Lentiviral Vector-Based Perivitelline Injection: A Method to Transduce the Gene of Interest Into Fertilized Single-Cell Mouse Oocytes

To perform transfection, take a specialized chamber containing freshly fertilized mouse eggs suspended in a drop of appropriate media. At this stage, the egg contains a large central oocyte containing both the paternal and maternal pronuclei.

The oocyte is covered by a glycoprotein-rich zona pellucida, surrounded by closely arranged clusters of cumulus cells embedded within the hyaluronic acid-rich extracellular matrix. Now, treat the eggs with the enzyme hyaluronidase, which digests the hyaluronic acid. This dissociates the cumulus cells, eventually exposing the zona pellucida surrounding the oocyte.

Position a single treated oocyte near the tip of a holding pipette and apply suction pressure to restrain its position. Take a narrow-bore microinjection needle containing an engineered lentiviral vector suspension carrying a transgene encapsulated within the viral envelope. These retroviruses have the inherent capacity to integrate into the host genome.
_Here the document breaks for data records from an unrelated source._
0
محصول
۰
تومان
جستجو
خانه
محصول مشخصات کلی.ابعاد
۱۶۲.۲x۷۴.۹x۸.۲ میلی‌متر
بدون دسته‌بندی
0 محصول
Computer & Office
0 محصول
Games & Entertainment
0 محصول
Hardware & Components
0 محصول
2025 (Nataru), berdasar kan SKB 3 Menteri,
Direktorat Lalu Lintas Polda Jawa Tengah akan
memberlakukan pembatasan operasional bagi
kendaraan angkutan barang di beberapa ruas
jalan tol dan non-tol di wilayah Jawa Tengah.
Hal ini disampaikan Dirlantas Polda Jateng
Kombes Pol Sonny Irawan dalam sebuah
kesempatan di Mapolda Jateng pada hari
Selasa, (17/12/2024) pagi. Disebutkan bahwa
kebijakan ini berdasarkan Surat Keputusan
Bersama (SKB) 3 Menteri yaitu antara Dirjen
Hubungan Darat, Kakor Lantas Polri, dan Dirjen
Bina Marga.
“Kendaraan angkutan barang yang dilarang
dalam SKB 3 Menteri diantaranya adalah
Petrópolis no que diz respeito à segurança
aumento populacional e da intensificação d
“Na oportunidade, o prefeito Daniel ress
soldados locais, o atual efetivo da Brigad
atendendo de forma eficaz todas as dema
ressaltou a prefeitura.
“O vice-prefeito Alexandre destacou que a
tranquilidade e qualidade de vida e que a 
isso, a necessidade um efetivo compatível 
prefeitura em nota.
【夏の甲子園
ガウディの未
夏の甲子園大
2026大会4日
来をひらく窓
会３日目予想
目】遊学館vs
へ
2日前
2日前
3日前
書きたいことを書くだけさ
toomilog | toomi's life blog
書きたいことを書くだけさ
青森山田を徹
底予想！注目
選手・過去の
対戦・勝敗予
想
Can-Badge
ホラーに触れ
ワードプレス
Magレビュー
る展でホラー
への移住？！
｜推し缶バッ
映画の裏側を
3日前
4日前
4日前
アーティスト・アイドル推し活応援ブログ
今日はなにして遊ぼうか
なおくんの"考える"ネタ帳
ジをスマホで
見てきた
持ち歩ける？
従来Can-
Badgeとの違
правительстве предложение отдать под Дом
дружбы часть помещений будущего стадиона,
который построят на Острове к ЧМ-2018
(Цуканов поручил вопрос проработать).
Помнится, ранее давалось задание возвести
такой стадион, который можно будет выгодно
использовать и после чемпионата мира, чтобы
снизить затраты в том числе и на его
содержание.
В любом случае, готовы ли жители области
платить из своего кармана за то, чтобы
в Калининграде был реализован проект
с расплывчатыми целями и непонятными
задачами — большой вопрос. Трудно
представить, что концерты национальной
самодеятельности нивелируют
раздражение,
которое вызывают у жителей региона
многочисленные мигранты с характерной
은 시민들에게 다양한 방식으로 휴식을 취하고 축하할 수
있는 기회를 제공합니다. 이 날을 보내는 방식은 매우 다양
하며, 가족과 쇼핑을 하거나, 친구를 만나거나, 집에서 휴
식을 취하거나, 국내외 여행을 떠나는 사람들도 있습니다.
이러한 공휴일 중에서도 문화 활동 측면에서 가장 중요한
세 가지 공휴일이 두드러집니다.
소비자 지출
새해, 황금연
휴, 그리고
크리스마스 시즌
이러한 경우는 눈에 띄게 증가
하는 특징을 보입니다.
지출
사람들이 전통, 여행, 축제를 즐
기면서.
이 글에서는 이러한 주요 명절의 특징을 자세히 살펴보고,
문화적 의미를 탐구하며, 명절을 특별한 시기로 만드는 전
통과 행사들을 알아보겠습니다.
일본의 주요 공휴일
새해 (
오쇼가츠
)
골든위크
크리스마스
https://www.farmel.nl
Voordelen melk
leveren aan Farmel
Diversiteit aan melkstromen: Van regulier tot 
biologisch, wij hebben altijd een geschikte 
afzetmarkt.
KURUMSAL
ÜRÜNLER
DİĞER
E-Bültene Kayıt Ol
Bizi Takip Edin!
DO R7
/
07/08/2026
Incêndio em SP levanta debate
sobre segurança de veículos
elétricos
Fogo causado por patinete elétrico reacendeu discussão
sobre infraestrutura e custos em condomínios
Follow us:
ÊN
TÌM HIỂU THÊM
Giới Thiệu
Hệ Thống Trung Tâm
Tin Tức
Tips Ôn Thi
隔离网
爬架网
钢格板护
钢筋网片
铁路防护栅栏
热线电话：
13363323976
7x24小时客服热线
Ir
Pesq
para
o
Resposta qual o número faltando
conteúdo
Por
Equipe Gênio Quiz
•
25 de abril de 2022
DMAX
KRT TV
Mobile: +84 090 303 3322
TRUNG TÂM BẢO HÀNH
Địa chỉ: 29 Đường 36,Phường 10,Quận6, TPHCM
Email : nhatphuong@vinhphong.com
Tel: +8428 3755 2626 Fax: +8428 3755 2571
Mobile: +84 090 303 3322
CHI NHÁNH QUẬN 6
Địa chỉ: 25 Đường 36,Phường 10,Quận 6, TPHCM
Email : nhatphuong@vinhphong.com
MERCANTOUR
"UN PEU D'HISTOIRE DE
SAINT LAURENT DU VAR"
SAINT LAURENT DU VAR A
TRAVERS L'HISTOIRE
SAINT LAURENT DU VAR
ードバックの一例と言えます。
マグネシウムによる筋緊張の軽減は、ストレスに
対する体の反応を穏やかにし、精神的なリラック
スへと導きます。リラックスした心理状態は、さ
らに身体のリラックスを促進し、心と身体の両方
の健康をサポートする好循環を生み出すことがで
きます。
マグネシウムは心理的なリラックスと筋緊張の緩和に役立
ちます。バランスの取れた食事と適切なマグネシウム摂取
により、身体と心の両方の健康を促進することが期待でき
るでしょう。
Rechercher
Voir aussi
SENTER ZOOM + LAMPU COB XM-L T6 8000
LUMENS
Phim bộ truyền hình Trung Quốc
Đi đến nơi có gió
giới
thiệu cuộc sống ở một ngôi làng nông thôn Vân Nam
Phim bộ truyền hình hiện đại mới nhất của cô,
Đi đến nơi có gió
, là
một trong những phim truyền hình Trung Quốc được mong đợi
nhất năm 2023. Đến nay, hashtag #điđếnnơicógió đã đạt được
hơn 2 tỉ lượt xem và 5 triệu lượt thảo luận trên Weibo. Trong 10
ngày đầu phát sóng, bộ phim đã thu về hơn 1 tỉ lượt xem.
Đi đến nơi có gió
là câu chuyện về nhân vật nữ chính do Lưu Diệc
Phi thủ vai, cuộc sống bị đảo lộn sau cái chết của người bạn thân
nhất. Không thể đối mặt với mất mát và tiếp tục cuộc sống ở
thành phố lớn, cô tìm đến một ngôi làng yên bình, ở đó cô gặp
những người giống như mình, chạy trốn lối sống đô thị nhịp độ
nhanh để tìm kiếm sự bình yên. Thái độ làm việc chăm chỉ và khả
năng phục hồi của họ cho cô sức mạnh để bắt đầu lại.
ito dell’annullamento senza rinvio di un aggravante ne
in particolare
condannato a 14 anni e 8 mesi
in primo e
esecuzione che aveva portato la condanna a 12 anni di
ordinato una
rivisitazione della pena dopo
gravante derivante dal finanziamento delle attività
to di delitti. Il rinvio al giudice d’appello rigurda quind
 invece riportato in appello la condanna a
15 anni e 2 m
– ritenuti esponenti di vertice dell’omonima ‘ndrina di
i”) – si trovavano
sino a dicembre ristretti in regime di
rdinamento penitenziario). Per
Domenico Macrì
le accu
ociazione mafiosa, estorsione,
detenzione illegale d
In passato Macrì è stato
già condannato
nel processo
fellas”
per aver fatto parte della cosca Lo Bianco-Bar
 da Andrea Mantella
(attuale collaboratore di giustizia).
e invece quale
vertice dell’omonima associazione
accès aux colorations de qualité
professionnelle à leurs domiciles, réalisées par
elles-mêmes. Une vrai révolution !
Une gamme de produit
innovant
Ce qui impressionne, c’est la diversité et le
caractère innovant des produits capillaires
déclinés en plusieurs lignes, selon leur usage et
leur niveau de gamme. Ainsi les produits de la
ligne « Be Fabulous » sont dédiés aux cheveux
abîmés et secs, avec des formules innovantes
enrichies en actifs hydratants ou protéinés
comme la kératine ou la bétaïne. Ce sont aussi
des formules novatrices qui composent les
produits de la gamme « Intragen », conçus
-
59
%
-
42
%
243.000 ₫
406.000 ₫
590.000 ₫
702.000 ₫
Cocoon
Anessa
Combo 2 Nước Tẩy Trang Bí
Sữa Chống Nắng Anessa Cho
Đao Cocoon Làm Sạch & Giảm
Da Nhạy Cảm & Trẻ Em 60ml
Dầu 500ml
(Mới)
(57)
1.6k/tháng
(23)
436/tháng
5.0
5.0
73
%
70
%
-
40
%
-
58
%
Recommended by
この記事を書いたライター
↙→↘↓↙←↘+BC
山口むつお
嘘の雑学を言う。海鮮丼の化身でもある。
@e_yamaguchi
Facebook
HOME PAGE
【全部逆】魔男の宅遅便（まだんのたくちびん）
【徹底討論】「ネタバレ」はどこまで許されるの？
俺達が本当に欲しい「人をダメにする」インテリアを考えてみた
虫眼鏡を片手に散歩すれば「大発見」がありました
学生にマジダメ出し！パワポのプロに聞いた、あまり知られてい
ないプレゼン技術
Next, pierce the needle through the zona pellucida to reach the perivitelline space - a space between the outmost zona pellucida and the innermost plasma membrane. Introduce the lentiviral vector suspension into the perivitelline space and incubate to facilitate transduction - a process of virus-mediated genetic transfer.

The viral vector fuses with the oocyte membrane, allowing the release of the transgenic RNA into the cytoplasm of the oocytes, which reverse transcribes into double-stranded DNA. Eventually, the DNA integrates at specific loci in the host genome, resulting in the transgene expression.

In preparation, centrifuge the prepared lentiviral vector suspension at 160 g for 2 minutes to pellet the debris often present in frozen lentiviral stock. In a Class II safety cabinet, transfer the supernatant to a new 0.5-milliliter tube. Next, load 1 microliter of supernatant into an injection pipette, then, attach the injection pipette to the right side micromanipulator, and attach the holding pipette to the left side micromanipulator.

Now, dispense 8 microliters of M2 medium in the center of the depression slide, and cover with light paraffin oil to avoid evaporation. Then, place 20 eggs into the shallow locations in the drop without creating bubbles. Next, make sure that the tip of the injection pipette is open. If not, tap the injection pipette with the holding pipette to open it, then, set the injector for 20-second injections.

Now, using the holding pipette and manual pressure, aspirate a fertilized egg that contains two pronuclei and two polar bodies. Then, using the injection pipette, inject the perivitelline space of the egg.

Do not touch the plasma membrane. Adjust the pressure so that the perivitelline space is filled with solution. The pressure should not exceed 600 hectopascals. Immediately after injecting the 20 eggs, transfer the batch into a bath of preheated M16 medium, and incubate them for at least 30 minutes before implanting them.